Zach Cregger, diretor de Weapons e Barbarian, mostrou que entende o espírito da franquia Resident Evil ao falar sobre sua adaptação cinematográfica. Em entrevista publicada pela Sony, ele explica a abordagem do filme, que não utiliza personagens diretamente dos jogos.
O realizador comenta que a obra deve transmitir a sensação de uma pessoa comum entrando no universo de Resident Evil, em vez de seguir o roteiro de sobreviventes experientes como Jill Valentine ou Chris Redfield. O foco é a experiência de alguém sem habilidades específicas.
Em trecho divulgado pela própria Sony, Cregger compara a ideia a quando alguém comum é jogado no meio de um game da série, destacando a dificuldade com armas e a gestão de recursos, elementos centrais de boa parte dos jogos.

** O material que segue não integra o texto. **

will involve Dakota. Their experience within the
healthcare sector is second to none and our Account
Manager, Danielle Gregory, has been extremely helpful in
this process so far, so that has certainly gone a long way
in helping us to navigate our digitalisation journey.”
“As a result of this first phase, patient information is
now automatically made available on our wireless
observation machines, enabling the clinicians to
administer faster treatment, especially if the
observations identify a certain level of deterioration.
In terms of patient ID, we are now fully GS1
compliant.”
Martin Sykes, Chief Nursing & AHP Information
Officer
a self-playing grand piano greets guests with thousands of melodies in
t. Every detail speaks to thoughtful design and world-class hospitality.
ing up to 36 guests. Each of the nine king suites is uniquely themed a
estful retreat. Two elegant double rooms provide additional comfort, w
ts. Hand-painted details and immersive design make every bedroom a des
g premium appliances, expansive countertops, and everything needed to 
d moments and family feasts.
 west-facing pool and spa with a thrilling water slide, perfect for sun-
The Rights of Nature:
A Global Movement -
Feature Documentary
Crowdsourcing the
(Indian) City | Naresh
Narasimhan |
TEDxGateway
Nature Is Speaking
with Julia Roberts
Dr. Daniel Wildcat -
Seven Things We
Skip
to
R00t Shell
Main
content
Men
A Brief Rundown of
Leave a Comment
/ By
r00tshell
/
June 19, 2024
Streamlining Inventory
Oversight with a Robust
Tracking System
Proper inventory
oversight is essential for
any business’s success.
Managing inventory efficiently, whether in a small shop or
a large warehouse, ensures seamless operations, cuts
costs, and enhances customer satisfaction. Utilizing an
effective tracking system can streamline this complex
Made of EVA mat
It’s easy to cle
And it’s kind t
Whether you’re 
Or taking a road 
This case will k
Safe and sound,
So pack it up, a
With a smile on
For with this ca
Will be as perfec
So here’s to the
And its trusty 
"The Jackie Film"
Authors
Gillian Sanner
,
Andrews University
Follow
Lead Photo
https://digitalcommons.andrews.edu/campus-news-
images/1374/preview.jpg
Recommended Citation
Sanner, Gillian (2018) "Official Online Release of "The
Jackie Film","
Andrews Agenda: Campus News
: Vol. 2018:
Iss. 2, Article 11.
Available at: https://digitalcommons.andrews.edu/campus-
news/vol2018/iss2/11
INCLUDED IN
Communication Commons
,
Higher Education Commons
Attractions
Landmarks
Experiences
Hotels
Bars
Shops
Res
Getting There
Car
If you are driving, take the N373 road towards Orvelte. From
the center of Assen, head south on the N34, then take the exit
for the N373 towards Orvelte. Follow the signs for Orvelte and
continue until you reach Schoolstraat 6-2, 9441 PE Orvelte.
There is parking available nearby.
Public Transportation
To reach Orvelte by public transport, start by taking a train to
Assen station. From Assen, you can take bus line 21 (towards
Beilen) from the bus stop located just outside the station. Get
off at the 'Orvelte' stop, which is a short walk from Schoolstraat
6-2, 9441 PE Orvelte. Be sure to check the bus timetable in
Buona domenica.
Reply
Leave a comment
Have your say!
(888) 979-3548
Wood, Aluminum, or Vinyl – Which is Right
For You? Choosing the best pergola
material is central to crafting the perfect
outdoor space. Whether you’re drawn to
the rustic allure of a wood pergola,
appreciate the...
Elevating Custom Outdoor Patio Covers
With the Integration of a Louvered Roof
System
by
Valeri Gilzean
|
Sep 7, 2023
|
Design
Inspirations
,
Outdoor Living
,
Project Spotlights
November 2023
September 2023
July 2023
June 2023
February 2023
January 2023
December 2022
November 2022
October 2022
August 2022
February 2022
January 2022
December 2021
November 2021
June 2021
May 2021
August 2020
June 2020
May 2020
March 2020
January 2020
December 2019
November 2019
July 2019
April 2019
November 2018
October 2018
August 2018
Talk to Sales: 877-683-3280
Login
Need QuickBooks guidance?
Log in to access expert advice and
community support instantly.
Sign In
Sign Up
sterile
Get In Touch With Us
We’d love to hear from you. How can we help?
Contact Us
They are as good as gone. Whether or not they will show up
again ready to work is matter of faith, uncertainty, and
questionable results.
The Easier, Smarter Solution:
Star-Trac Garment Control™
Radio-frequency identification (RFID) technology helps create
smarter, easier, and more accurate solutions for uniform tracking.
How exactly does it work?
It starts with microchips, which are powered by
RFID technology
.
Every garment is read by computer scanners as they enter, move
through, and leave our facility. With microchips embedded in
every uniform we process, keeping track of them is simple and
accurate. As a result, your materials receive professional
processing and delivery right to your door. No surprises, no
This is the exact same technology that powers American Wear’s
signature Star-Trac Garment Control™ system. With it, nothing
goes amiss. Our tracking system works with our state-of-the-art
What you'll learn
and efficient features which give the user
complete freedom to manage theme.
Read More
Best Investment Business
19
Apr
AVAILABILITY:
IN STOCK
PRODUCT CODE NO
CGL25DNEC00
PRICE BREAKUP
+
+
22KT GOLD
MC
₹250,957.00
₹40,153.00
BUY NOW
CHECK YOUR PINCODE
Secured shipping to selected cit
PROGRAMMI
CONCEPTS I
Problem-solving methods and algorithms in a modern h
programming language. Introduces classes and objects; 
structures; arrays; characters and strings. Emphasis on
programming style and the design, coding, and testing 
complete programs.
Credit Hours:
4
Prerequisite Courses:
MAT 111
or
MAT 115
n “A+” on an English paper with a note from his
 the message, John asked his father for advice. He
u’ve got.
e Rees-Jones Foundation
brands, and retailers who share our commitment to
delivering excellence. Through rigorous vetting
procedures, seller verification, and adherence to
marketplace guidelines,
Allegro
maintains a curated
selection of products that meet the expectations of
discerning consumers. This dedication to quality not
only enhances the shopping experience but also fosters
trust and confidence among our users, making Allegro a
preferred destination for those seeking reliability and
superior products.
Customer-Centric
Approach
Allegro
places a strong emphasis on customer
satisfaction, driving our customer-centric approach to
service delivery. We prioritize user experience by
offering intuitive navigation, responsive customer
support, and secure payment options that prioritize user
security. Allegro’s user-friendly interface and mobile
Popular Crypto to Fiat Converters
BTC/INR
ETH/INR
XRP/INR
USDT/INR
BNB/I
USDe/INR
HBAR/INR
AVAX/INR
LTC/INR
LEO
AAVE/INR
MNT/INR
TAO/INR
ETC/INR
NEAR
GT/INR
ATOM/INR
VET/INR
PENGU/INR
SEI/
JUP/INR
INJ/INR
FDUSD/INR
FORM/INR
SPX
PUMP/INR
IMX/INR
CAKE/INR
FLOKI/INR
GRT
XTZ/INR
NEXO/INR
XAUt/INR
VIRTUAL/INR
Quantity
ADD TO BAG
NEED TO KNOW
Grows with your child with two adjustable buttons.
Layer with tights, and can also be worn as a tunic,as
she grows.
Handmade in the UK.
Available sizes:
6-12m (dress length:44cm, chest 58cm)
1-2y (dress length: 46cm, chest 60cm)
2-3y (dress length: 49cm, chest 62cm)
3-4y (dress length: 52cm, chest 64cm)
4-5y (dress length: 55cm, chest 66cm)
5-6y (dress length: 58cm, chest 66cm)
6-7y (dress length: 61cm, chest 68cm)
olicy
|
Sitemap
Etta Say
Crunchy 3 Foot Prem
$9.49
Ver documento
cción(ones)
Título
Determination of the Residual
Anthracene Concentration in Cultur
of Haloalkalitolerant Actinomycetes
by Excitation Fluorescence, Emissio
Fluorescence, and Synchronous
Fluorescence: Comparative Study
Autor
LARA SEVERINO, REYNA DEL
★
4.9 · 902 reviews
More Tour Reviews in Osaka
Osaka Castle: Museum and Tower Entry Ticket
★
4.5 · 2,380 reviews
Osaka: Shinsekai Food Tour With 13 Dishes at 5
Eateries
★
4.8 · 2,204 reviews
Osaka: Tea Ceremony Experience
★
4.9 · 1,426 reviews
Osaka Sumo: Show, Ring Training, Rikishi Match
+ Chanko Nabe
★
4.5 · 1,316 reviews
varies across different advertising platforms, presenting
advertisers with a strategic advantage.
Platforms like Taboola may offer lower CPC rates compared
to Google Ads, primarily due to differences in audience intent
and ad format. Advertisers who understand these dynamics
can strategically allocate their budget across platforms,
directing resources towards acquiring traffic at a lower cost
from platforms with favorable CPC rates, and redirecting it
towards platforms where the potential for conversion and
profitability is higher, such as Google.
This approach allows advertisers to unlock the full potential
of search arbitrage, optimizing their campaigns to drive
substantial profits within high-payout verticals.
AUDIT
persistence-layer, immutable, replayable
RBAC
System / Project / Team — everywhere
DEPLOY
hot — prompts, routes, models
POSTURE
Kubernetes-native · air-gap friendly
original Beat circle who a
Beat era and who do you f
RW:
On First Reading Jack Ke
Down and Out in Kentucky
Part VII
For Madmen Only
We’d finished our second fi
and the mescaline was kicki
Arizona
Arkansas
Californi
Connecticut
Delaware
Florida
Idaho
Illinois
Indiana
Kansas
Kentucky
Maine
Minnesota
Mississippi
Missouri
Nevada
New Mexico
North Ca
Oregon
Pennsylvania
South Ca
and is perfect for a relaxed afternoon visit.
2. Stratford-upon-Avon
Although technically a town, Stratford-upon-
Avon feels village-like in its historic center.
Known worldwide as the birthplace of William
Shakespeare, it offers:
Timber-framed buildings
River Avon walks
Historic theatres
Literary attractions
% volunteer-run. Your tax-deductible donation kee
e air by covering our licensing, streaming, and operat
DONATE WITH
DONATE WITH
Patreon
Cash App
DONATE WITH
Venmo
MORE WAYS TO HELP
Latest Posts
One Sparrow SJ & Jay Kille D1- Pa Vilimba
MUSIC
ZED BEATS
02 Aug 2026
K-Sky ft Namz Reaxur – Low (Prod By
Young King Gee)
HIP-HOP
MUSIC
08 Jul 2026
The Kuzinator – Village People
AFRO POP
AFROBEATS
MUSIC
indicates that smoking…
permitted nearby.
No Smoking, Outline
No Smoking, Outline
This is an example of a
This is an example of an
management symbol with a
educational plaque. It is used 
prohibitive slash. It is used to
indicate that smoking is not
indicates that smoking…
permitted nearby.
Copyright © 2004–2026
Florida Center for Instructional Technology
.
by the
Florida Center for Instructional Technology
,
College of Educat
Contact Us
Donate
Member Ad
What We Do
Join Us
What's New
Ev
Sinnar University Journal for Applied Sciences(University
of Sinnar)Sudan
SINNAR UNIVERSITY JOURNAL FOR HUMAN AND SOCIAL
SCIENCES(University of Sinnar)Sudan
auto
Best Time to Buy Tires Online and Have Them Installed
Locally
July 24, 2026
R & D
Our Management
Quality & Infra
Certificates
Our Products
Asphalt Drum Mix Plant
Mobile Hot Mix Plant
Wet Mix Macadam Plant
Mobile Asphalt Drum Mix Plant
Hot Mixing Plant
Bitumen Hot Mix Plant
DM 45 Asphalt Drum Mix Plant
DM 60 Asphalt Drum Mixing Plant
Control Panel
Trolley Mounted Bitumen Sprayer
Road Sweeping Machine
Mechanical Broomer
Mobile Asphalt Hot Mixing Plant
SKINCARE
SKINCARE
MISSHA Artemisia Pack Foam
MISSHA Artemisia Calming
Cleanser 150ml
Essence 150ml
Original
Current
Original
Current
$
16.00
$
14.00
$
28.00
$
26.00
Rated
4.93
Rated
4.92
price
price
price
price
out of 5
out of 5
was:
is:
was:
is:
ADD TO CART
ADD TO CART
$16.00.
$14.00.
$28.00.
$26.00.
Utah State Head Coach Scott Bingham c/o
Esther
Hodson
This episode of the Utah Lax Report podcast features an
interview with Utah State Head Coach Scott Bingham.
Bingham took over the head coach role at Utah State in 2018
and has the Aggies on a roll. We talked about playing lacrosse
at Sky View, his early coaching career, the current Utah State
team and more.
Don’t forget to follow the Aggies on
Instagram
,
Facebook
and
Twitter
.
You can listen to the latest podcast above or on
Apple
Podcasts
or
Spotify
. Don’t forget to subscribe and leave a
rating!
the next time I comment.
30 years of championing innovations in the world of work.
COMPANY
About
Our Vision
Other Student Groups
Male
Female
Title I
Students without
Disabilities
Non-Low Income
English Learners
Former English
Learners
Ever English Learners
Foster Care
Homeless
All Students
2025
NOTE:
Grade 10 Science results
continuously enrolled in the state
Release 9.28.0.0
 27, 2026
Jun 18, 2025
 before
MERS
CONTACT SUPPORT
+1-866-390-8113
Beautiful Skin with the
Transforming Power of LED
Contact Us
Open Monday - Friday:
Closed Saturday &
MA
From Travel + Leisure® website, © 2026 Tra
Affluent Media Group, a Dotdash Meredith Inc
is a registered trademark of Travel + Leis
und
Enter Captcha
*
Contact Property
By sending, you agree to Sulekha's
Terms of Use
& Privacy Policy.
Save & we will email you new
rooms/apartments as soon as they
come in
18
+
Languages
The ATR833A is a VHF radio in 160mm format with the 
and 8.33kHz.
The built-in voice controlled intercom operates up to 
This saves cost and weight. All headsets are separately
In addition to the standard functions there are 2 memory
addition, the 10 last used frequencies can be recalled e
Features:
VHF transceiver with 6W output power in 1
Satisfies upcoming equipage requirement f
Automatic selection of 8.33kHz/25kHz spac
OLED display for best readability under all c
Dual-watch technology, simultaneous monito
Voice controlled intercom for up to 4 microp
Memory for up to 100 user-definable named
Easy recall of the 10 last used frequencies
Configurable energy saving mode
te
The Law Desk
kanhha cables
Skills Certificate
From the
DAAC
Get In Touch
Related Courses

O filme acompanha um novo sobrevivente, Bryan, em uma tentativa de abrir portas com recursos escassos, situação típica para quem não domina os mecanismos de combate. Esse recorte reforça o tom de tensão e frustração característico da franquia.
Resident Evil chega aos cinemas no dia 18 de setembro. O estúdio não revelou se haverá participação de personagens dos jogos, mantendo o foco na construção de uma narrativa original dentro do universo.